PROMPT -> Exclude the images and transcribe the entries below precisely.

--- START ---

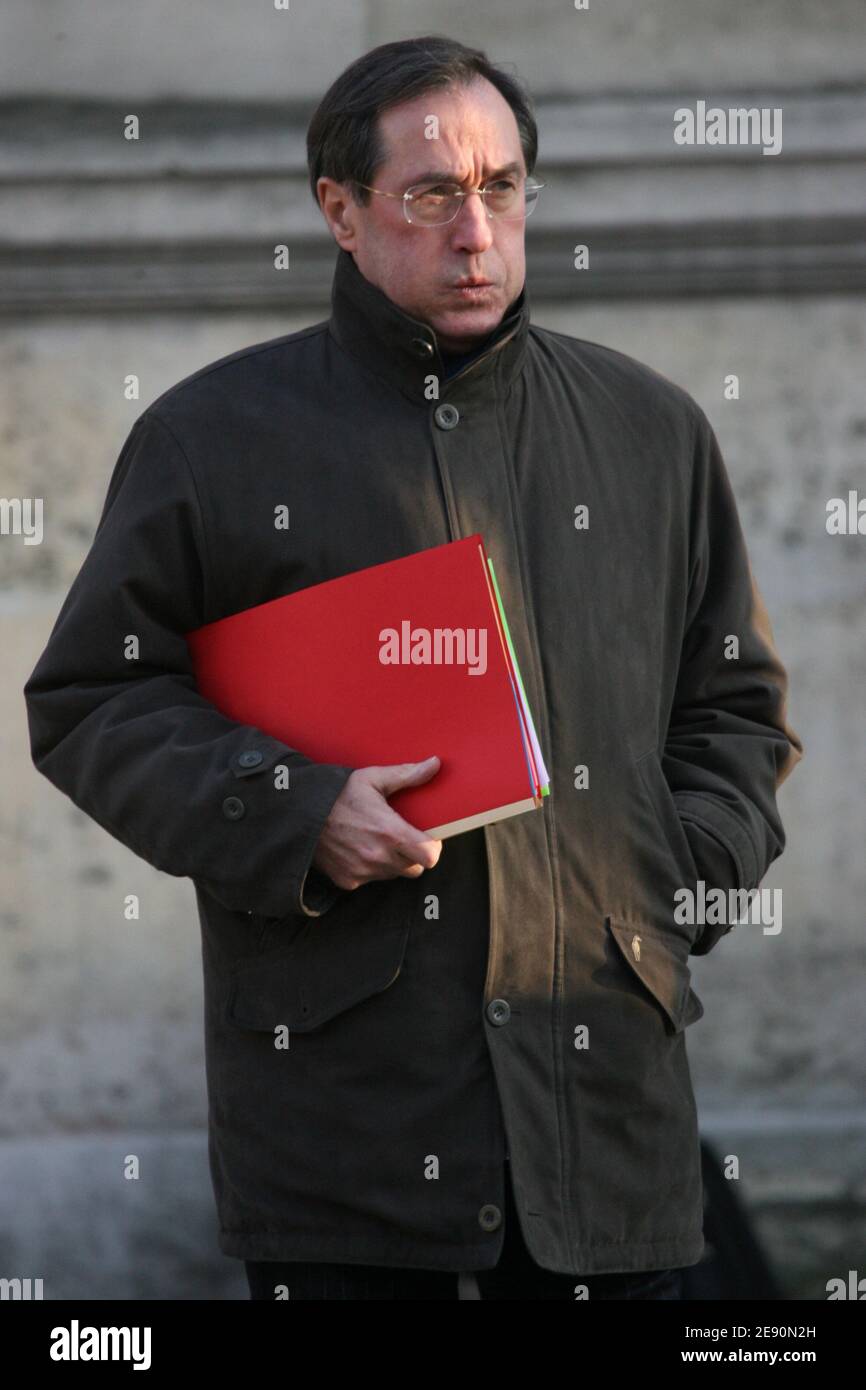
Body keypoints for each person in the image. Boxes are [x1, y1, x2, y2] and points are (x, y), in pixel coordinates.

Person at [23, 35, 803, 1300]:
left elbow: (733, 714)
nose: (475, 230)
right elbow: (92, 698)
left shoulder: (650, 430)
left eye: (501, 188)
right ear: (338, 210)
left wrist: (673, 879)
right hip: (347, 1161)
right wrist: (290, 807)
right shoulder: (212, 439)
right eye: (433, 194)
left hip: (608, 1136)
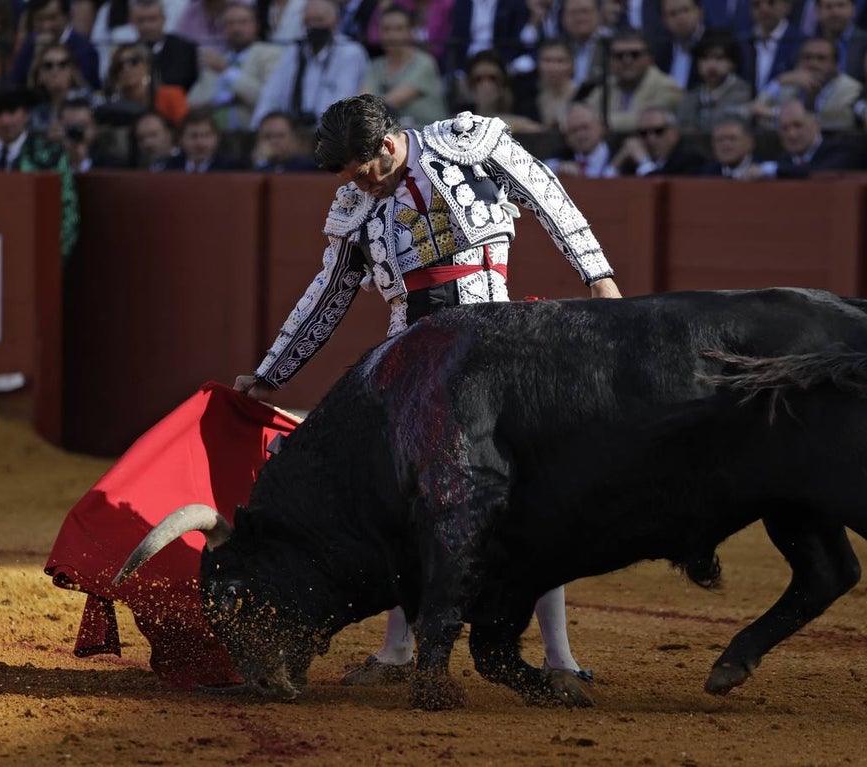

--- END ---

YOUR SOLUTION ->
Body keypoints for each person in the image. Boxes are [x1, y1, x2, y2] and points are (x, y), in pixel coordinates.

Person at [23, 35, 803, 1300]:
left elbow: (733, 714)
nose: (475, 230)
right elbow: (92, 698)
left shoulder: (650, 430)
left eye: (501, 188)
right ear: (338, 210)
left wrist: (673, 879)
right hip: (347, 1161)
right wrist: (290, 807)
right shoulder: (212, 439)
right eye: (433, 194)
left hip: (608, 1136)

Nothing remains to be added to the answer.